Without any due process or procedural fairness, both workers have had their registrations immediately suspended by the Nursing and Midwifery Council of NSW. Neither can work in the health sector anywhere in Australia, after also being suspended by the Australian Health Practitioner Regulation Agency (AHPRA).

This is a warning of the vicious methods that are and will be used throughout the working class in the escalating Zionist-media-government campaign against “antisemitism,” which has already targeted such prominent individuals as journalist Mary Kostakidis, Macquarie University academic Dr Randa Abdel-Fattah and Jewish Council of Australia executive director Sarah Schwartz.

The persecution and charging of the Bankstown Hospital workers with serious criminal offences marks an escalation of a protracted campaign to falsely brand all opposition to the Israeli genocide as antisemitism.

Workers need to come to the defence of Abu Lebdeh and Nadir, as part of the struggle against the mass slaughter of the Palestinians and to defend their social and democratic rights.
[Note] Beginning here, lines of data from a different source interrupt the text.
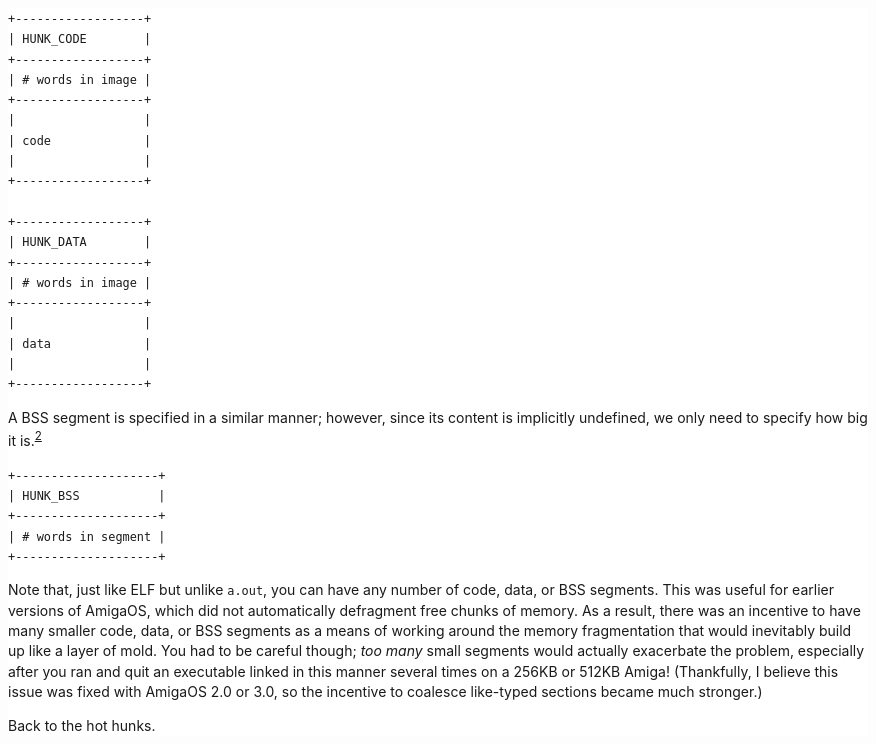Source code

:     +------------------+
    | HUNK_CODE        |
    +------------------+
    | # words in image |
    +------------------+
    |                  |
    | code             |
    |                  |
    +------------------+
    
    +------------------+
    | HUNK_DATA        |
    +------------------+
    | # words in image |
    +------------------+
    |                  |
    | data             |
    |                  |
    +------------------+

A BSS segment is specified in a similar manner;
however, since its content is implicitly undefined,
we only need to specify how big it is.<sup>[2](#dupInfo)</sup>

    +--------------------+
    | HUNK_BSS           |
    +--------------------+
    | # words in segment |
    +--------------------+

Note that, just like ELF but unlike `a.out`,
you can have any number of code, data, or BSS segments.
This was useful for earlier versions of AmigaOS,
which did not automatically defragment free chunks of memory.
As a result, there was an incentive to have many smaller code, data, or BSS segments
as a means of working around the memory fragmentation that would inevitably build up like a layer of mold.
You had to be careful though;
*too many* small segments would actually exacerbate the problem,
especially after you ran and quit an executable linked in this manner several times on a 256KB or 512KB Amiga!
(Thankfully, I believe this issue was fixed with AmigaOS 2.0 or 3.0,
so the incentive to coalesce like-typed sections became much stronger.)

Back to the hot hunks.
The persecution of the hospital workers shows that in opposing the genocide, anger is not enough. 

As Socialist Equality Party (SEP) national secretary Cheryl Crisp told a Macquarie University Rank-and-File Committee public meeting last week to defend Abdel-Fattah, free speech and academic freedom, this offensive can be answered only on the basis of a clear political perspective to fight the turn to fascism and war, not just by the ruling elites in Israel and the US, but globally.

“Take the tragic experience of the Bankstown nurses,” she said. “They were entrapped, goaded and baited into making comments… What is needed is a socialist perspective. That’s what those two nurses in Bankstown lacked. And they are paying a terrible price for it.”